100g/ 3.5oz powder sugar

100g/ 3.5oz sugar

4 egg yolk

4 egg whites

230g/ 8.1oz flour (I use 100g/3.5oz whole wheat and 130g/4.6oz white)

4 Tbsp coco powder (Nesquick or unsweet kind)

1 pkg vanilla sugar (or 1 tsp vanilla extract)

1 pinch of salt

butter and flour for the pan

Preheat your oven to 180C/ 350F

Use the butter paper where you have unwrapped the butter to butter the pan and then dust it with flour

Beat the egg whites with the sugar until they stiffen – set aside (if you do it this way around you don’t have to clean your beaters)

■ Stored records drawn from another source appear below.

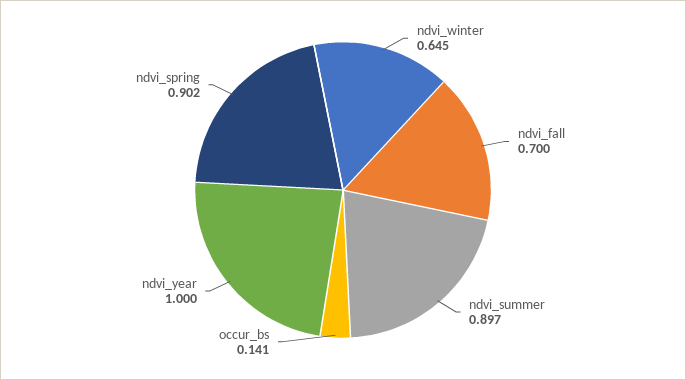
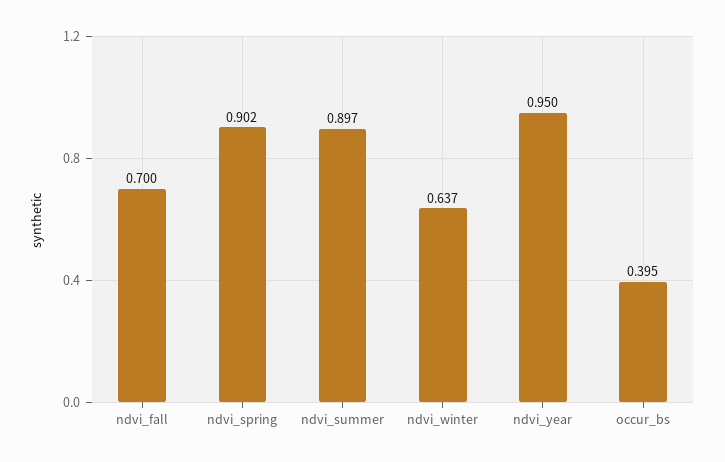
ndvi_winter: 0.645 -> 0.637
occur_bs: 0.141 -> 0.395
ndvi_year: 1 -> 0.95

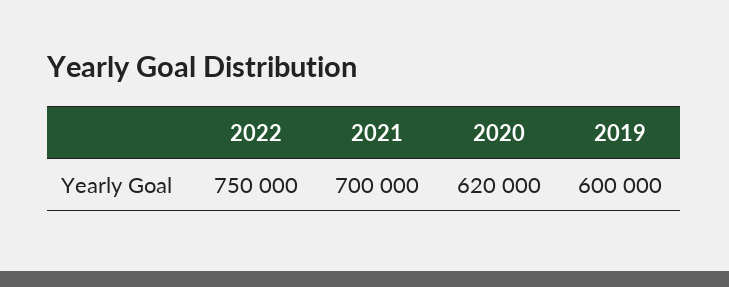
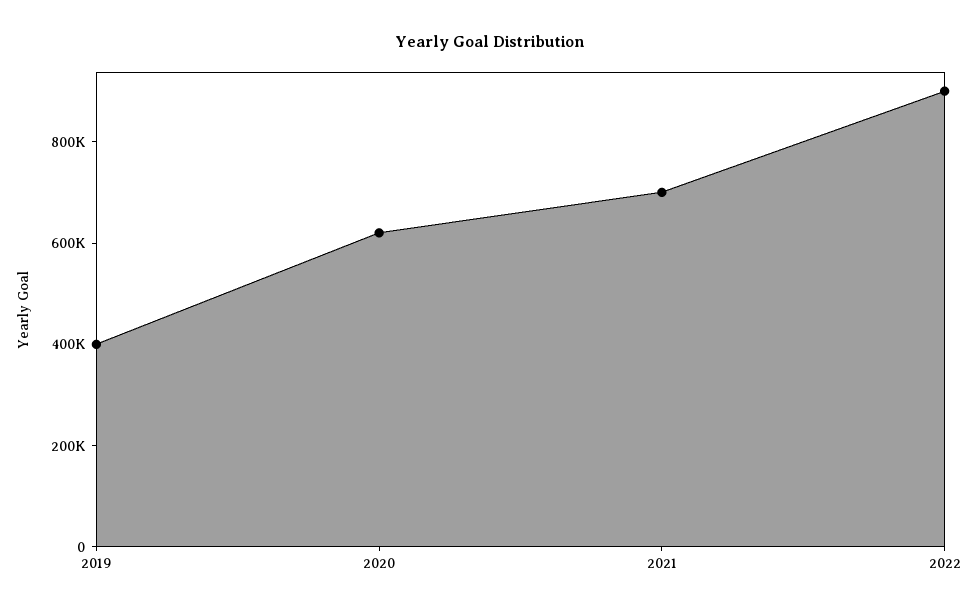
2022: 750000 -> 900000
2019: 600000 -> 400000

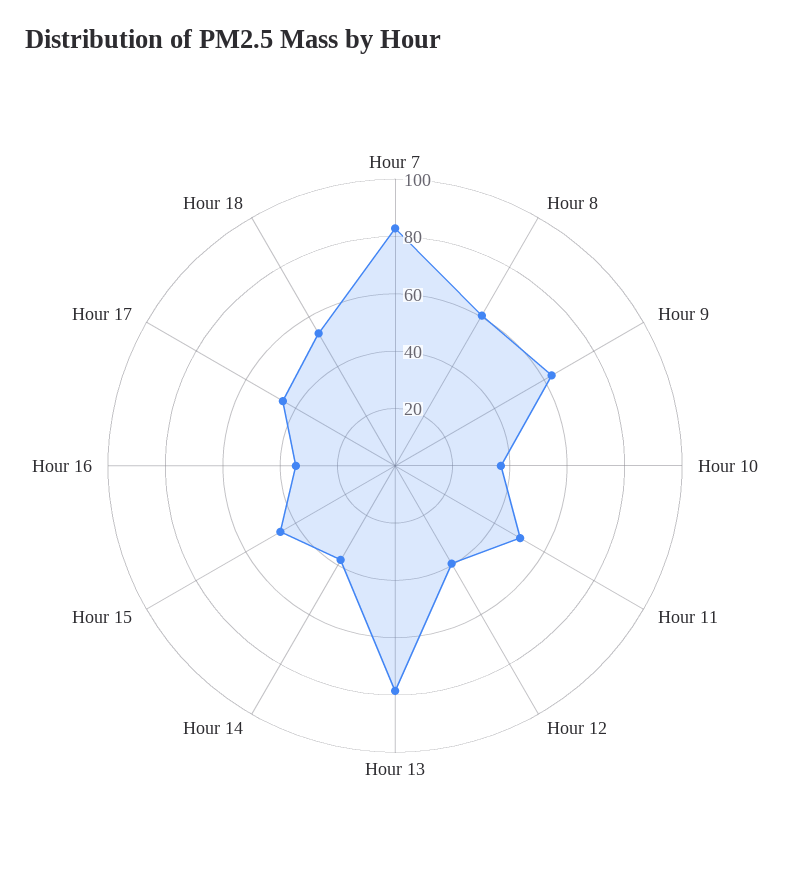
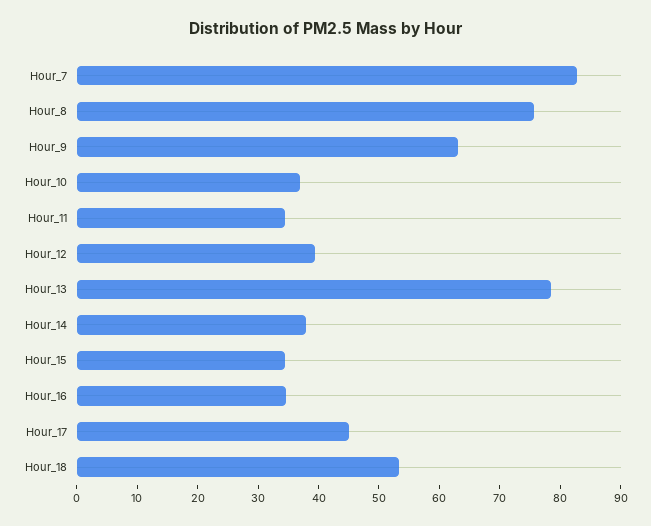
Hour 8: 60 -> 76
Hour 11: 50 -> 34
Hour 15: 45 -> 34

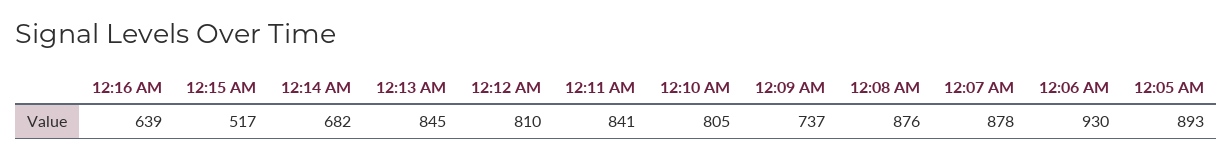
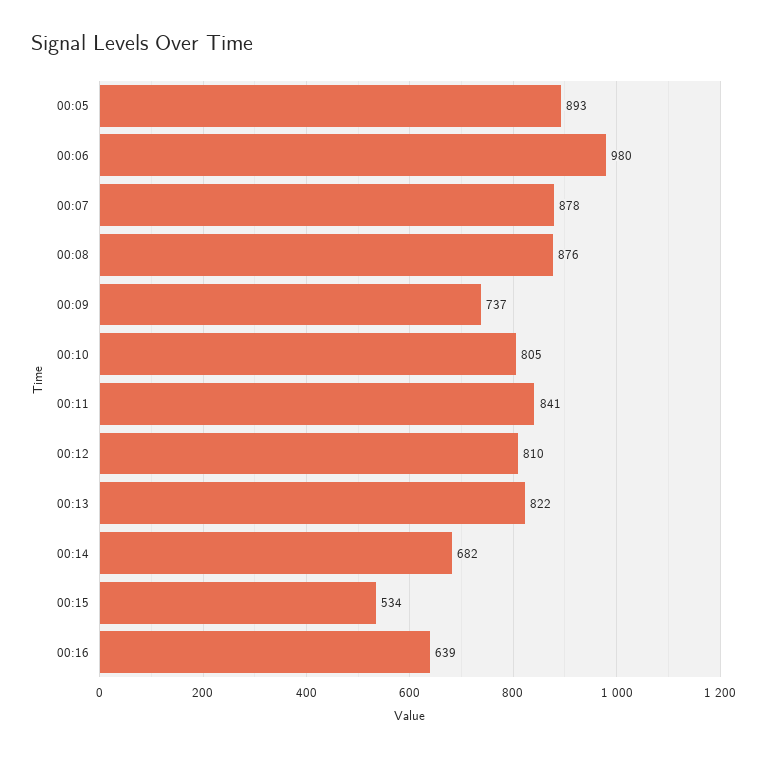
12:15 AM: 517 -> 534
12:13 AM: 845 -> 822
12:06 AM: 930 -> 980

Now beat the butter (room temperature) with the icing sugar, the Vanilla sugar or extract and salt until fluffy – add egg yolks one by one – add the beaten egg whites – beat on minimum setting – add flour – beat on minimum setting until well mixed

put half of the batter into the cake tin

add cocoa to the rest of the batter and mix well – add it to the form and then swirl it with a thin tool like a kebap stick to get a nice marble finish

put on the middle rack for 50 minutes – then let cool and serve with some extra powder sugar

Tip: My daughters love this cake as a breakfast cake with some jam or apple cinnamon butter!